• [Provided text]
* * *
Nobody but Apple knows at this point, and anyone that claims to know is merely speculating.  Mac OS X for Intel has not been released (and the developer copies are surely not the final release candidates), so it's impossible to tell for sure.

Some speculate that it will be a hardware chip on the motherboard, others speculate it will be software-based.  Your guess is as good as mine.


----------



## kainjow (Jul 29, 2005)

It's 100% guaranteed that someone will find a way to run it on a normal PC. It's just a matter of time once the first Mactel becomes available.


----------



## mindbend (Jul 29, 2005)

But how well it will run will be a whole different matter. Unsupported video cards are just one example where it starts to fall apart. 

I really hope the hackers can't get OS X to run on non-Apple Intel too well, otherwise Apple's in trouble.

I'm going to speculate that there will definitely be some sort of hardware modification required and probably a software prevention as well. The hardware solution will at least restrict the hacking to the more serious hackers.


----------



## kainjow (Jul 29, 2005)

When it's hacked, it will only be for the very advanced hackers to use, not for anyone else, unless there is some type of easy hardware or software modification that can be applied to the computer. I wouldn't expect to see it wide spread outside of the Slashdot crowd.


----------



## MBHockey (Jul 29, 2005)

yea...it will probably (IMO) require a hardware mod.  if this is the case...Apple isn't in trouble.

the average computer user doesn't even know how to install more ram


----------



## Qion (Jul 29, 2005)
* * *
• [Given records]

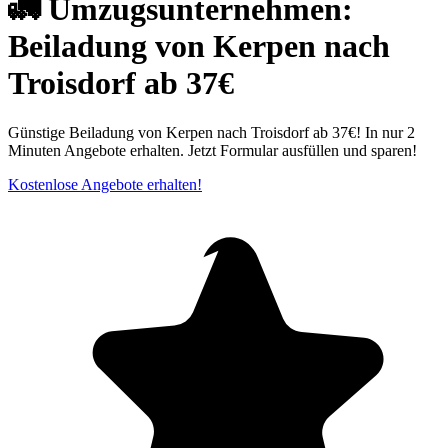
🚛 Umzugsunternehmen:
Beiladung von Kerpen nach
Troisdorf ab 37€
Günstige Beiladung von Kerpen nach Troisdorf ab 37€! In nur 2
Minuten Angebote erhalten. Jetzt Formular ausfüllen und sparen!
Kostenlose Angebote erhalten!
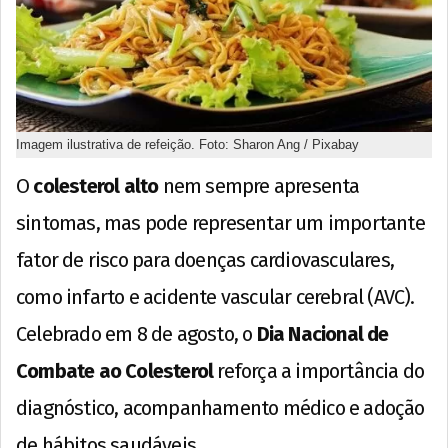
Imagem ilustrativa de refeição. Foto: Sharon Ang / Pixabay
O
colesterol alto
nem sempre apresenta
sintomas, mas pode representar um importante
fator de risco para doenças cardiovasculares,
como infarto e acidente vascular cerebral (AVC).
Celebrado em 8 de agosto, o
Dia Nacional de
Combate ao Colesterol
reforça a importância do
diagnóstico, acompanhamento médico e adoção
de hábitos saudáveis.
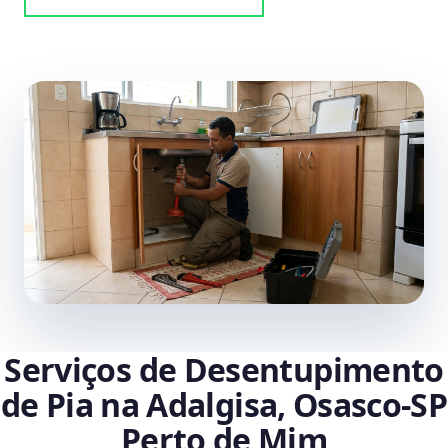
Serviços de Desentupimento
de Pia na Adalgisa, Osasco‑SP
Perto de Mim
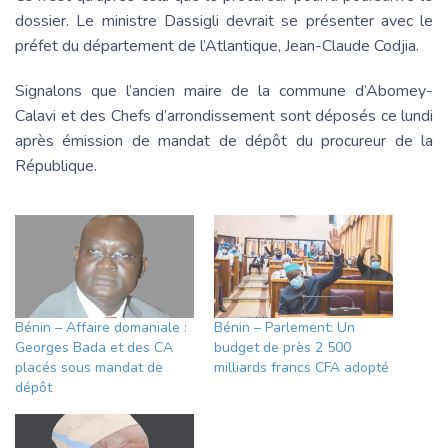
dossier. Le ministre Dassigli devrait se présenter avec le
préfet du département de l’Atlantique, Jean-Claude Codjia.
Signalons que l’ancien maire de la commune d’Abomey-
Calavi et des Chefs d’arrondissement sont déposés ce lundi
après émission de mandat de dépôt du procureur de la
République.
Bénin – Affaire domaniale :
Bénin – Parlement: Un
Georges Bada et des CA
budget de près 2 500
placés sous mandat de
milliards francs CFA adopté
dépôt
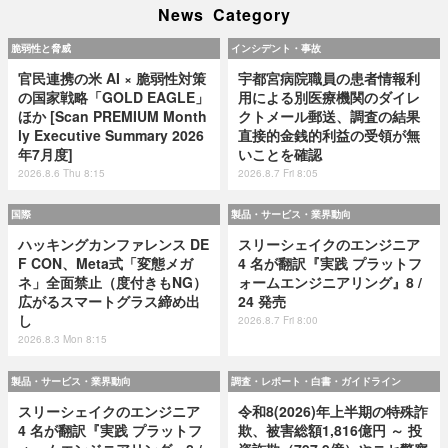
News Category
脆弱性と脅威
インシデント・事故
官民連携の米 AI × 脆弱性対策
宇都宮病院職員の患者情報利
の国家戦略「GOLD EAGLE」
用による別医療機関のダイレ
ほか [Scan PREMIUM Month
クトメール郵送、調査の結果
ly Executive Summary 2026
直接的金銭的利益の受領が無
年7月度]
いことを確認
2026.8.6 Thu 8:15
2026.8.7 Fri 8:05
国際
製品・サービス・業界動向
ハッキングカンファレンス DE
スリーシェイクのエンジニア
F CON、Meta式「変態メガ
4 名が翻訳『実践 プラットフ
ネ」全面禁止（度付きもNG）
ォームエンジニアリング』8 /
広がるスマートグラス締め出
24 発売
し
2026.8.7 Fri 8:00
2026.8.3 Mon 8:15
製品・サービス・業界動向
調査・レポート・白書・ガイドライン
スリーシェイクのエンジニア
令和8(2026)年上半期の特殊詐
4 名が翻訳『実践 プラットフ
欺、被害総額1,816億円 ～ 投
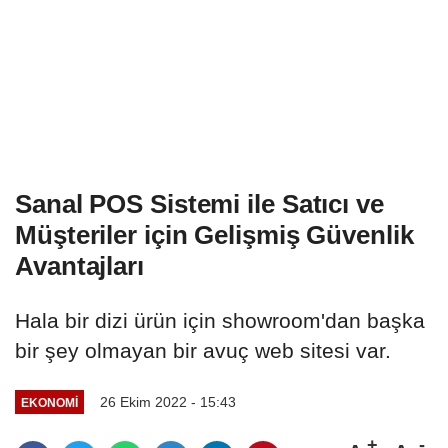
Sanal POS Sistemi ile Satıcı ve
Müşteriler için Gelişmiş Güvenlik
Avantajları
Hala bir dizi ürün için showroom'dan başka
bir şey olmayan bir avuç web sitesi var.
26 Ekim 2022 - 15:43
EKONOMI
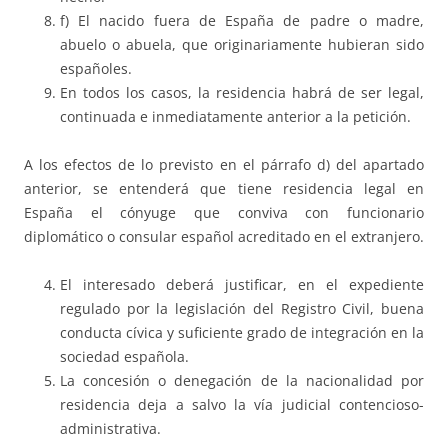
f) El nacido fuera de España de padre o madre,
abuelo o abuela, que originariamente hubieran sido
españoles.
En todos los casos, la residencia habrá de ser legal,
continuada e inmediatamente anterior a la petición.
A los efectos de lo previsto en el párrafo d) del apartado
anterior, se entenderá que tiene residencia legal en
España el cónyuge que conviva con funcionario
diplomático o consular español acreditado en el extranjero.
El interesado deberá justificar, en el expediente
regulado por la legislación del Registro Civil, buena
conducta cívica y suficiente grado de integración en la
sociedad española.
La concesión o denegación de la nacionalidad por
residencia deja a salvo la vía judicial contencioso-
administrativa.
* * *
• [Exercise details] Copy word for word the part of the forum thread on Mac OS X for Intel, starting with "I really hope" and going on through "the Slashdot crowd.". The items are separate from the forum thread and stand on their own.

• [Answer to this exercise]
I really hope the hackers can't get OS X to run on non-Apple Intel too well, otherwise Apple's in trouble.

I'm going to speculate that there will definitely be some sort of hardware modification required and probably a software prevention as well. The hardware solution will at least restrict the hacking to the more serious hackers.


----------



## kainjow (Jul 29, 2005)

When it's hacked, it will only be for the very advanced hackers to use, not for anyone else, unless there is some type of easy hardware or software modification that can be applied to the computer. I wouldn't expect to see it wide spread outside of the Slashdot crowd.